Open-pit iron mine in Northern Mauritania

The Guelb El Aouj mine is an open-pit iron mining operation located in the Tiris Zemmour region in Northern Mauritania.

== Background ==
Located approximately 32km northwest of the main iron ore mining town of Zouérate and approximately 26km from the mainline railway, which is owned and operated by Mauritania Railways serving the Lebtheinia mine

In 2004, a feasibility study by Le Groupe Banque européenne d’investissement (Groupe BEI) related to a possible industrial project: “El Aouj S.A.”, a Mauritanian subsidiary of Sphere Investments Limited (Australia). In 2006, Sphere Investments announced stage 2B of the bankable feasibility study (BFS) relating to the Guelb el Aouj DR pellet project in Mauritania. The BFS was focused only on the Guelb el Aouj East Deposit. In 2010, mining equipment supplier F.L.Smidth was awarded a contract worth approximately $40 million (USD) from the Mauritanian La Société Nationale Industrielle et Minière (SNIM) for the supply of a wet concentrator package and a train load out package for the Guelb el Aouj facility.
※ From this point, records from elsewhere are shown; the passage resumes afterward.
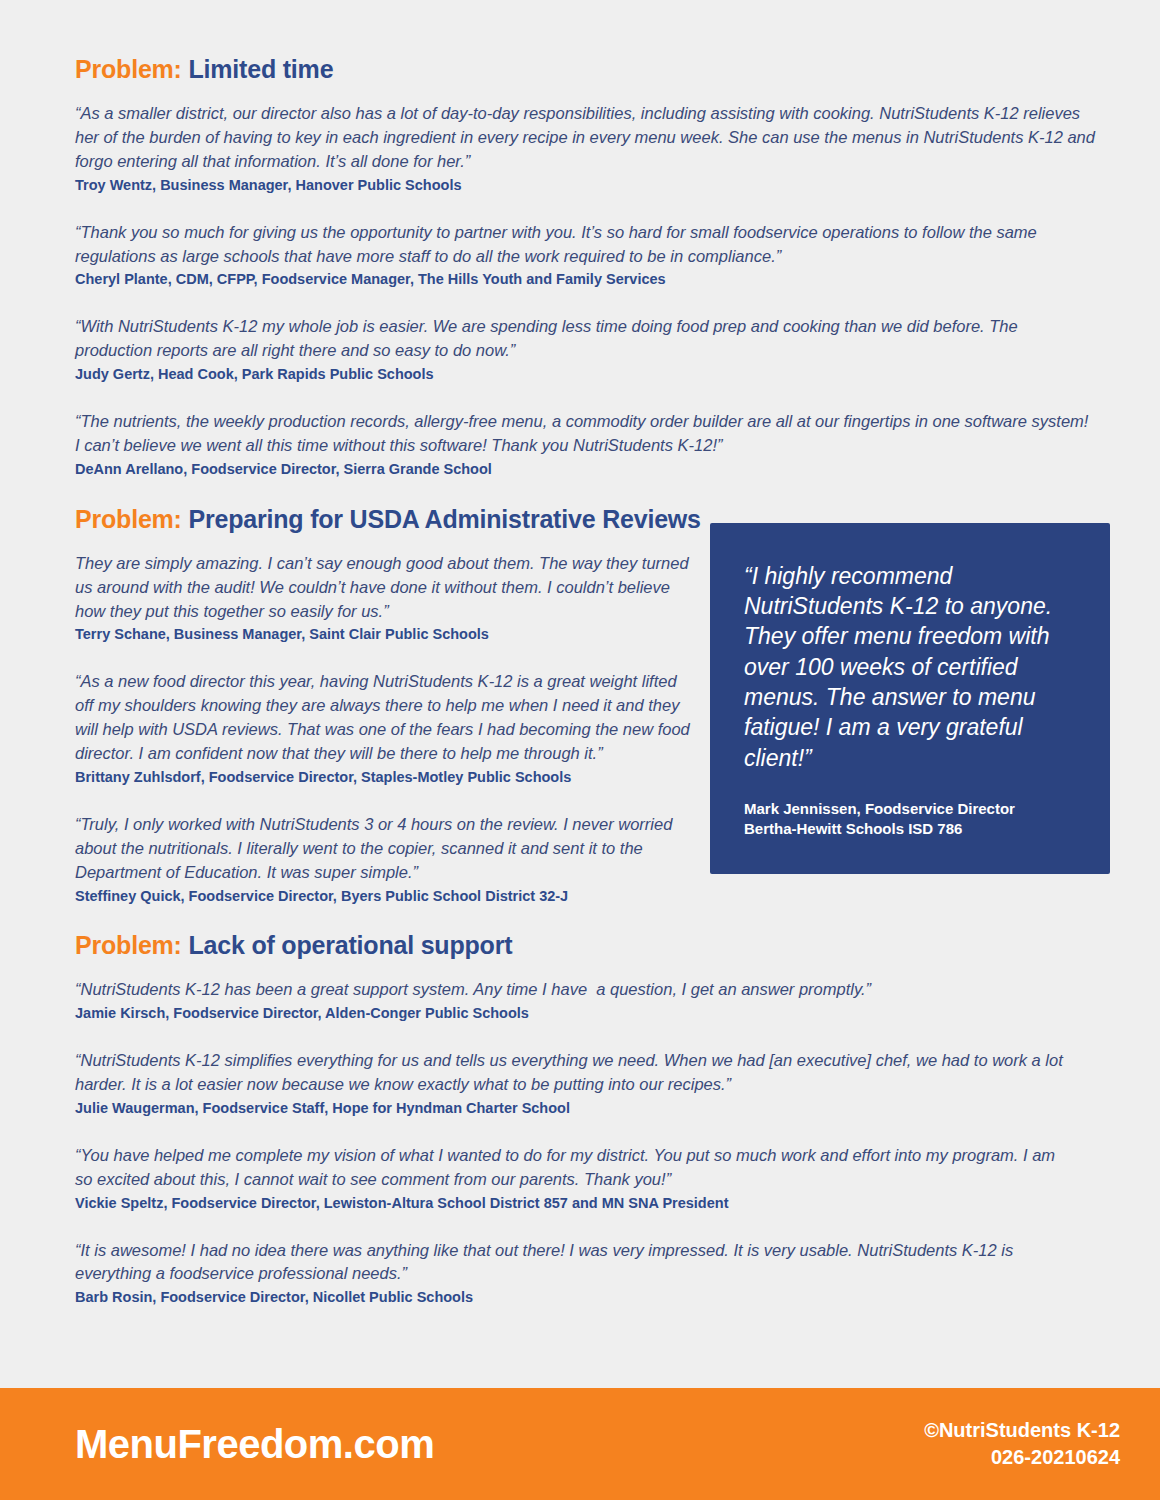Problem: Limited time
“As a smaller district, our director also has a lot of day-to-day responsibilities, including assisting with cooking. NutriStudents K-12 relieves her of the burden of having to key in each ingredient in every recipe in every menu week. She can use the menus in NutriStudents K-12 and forgo entering all that information. It’s all done for her.”
Troy Wentz, Business Manager, Hanover Public Schools
“Thank you so much for giving us the opportunity to partner with you. It’s so hard for small foodservice operations to follow the same regulations as large schools that have more staff to do all the work required to be in compliance.”
Cheryl Plante, CDM, CFPP, Foodservice Manager, The Hills Youth and Family Services
“With NutriStudents K-12 my whole job is easier. We are spending less time doing food prep and cooking than we did before. The production reports are all right there and so easy to do now.”
Judy Gertz, Head Cook, Park Rapids Public Schools
“The nutrients, the weekly production records, allergy-free menu, a commodity order builder are all at our fingertips in one software system! I can’t believe we went all this time without this software! Thank you NutriStudents K-12!”
DeAnn Arellano, Foodservice Director, Sierra Grande School
Problem: Preparing for USDA Administrative Reviews
They are simply amazing. I can’t say enough good about them. The way they turned us around with the audit! We couldn’t have done it without them. I couldn’t believe how they put this together so easily for us.”
Terry Schane, Business Manager, Saint Clair Public Schools
“As a new food director this year, having NutriStudents K-12 is a great weight lifted off my shoulders knowing they are always there to help me when I need it and they will help with USDA reviews. That was one of the fears I had becoming the new food director. I am confident now that they will be there to help me through it.”
Brittany Zuhlsdorf, Foodservice Director, Staples-Motley Public Schools
“Truly, I only worked with NutriStudents 3 or 4 hours on the review. I never worried about the nutritionals. I literally went to the copier, scanned it and sent it to the Department of Education. It was super simple.”
Steffiney Quick, Foodservice Director, Byers Public School District 32-J
“I highly recommend NutriStudents K-12 to anyone. They offer menu freedom with over 100 weeks of certified menus. The answer to menu fatigue! I am a very grateful client!”
Mark Jennissen, Foodservice Director
Bertha-Hewitt Schools ISD 786
Problem: Lack of operational support
“NutriStudents K-12 has been a great support system. Any time I have a question, I get an answer promptly.”
Jamie Kirsch, Foodservice Director, Alden-Conger Public Schools
“NutriStudents K-12 simplifies everything for us and tells us everything we need. When we had [an executive] chef, we had to work a lot harder. It is a lot easier now because we know exactly what to be putting into our recipes.”
Julie Waugerman, Foodservice Staff, Hope for Hyndman Charter School
“You have helped me complete my vision of what I wanted to do for my district. You put so much work and effort into my program. I am so excited about this, I cannot wait to see comment from our parents. Thank you!”
Vickie Speltz, Foodservice Director, Lewiston-Altura School District 857 and MN SNA President
“It is awesome! I had no idea there was anything like that out there! I was very impressed. It is very usable. NutriStudents K-12 is everything a foodservice professional needs.”
Barb Rosin, Foodservice Director, Nicollet Public Schools
MenuFreedom.com
©NutriStudents K-12
026-20210624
Industries Qatar was a minority shareholder until the 2008 Mauritanian coup d'état. In 2013, Glencore acquired Xstrata, becoming the new owner of El-Aouj. Glencore negotiated a $1 billion (USD) deal with the Société Nationale Industrielle et Minière to use the railroad system from the mine to the coast. By 2025, the Société Nationale Industrielle et Minière had gathered $512 million (USD) in international aid to connect El-Aouj to the coastal Nouadhibou railroad.